**Saved data entries**

============

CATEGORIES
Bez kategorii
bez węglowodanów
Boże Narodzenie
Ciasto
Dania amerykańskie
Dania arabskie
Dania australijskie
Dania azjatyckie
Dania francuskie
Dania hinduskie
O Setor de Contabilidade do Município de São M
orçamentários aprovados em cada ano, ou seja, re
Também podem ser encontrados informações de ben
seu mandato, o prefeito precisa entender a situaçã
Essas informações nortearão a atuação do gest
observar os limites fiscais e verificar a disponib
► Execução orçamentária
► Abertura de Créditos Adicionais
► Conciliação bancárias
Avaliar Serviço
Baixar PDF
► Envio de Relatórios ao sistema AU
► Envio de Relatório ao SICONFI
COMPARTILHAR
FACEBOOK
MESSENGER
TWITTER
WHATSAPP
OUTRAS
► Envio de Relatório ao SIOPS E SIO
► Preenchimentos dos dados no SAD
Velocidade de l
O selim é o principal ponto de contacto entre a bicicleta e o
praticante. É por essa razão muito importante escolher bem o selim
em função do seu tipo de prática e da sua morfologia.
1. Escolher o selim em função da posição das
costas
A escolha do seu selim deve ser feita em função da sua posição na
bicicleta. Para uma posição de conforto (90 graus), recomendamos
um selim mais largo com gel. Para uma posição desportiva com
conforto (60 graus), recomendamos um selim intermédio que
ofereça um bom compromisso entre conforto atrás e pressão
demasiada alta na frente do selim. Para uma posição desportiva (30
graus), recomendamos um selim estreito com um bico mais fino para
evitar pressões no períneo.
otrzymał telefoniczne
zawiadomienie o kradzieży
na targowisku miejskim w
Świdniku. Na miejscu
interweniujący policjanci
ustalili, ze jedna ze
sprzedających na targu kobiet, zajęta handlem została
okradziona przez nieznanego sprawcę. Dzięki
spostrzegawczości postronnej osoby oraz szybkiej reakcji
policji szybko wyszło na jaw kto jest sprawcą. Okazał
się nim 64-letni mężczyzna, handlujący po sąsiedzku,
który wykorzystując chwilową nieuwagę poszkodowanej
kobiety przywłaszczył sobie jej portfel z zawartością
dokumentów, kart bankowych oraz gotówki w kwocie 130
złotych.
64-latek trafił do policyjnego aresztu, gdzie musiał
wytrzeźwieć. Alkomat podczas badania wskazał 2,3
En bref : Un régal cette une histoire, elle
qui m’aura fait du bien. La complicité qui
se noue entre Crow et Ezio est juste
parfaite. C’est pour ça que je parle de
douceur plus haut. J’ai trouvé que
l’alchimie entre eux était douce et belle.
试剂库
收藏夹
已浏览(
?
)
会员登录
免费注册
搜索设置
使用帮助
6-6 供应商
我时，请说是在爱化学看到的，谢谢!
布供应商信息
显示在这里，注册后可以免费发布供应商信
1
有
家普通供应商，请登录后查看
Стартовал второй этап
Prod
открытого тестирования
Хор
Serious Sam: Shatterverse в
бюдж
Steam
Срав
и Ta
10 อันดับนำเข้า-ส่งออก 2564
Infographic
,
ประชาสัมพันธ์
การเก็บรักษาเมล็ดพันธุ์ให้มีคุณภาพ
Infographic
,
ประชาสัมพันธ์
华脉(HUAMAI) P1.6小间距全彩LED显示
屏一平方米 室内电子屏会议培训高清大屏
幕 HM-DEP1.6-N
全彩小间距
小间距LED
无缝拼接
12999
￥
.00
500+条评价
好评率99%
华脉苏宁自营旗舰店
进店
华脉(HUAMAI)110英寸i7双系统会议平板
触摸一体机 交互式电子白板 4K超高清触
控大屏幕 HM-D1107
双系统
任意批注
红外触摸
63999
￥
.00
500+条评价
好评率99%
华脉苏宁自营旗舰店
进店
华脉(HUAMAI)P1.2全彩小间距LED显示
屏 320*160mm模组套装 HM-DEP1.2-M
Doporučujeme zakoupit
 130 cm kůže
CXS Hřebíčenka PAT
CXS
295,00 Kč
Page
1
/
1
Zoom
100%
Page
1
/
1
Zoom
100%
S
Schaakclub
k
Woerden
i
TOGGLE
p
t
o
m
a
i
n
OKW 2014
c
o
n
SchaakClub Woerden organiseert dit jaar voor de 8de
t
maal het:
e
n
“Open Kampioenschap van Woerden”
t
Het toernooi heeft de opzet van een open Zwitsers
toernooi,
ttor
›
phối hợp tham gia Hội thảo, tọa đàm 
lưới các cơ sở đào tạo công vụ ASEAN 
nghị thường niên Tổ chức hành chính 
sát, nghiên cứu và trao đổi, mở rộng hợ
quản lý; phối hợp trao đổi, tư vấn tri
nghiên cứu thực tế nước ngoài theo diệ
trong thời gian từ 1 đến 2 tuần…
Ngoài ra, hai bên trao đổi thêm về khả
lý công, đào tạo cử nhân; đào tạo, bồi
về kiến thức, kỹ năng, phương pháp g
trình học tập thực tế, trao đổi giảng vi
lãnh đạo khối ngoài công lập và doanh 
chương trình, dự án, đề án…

============

**What the exercise asks**
Wherever the word "thực" occurs in the data above, copy the line it sits in.

**Written reply**
nghiên cứu thực tế nước ngoài theo diệ
trình học tập thực tế, trao đổi giảng vi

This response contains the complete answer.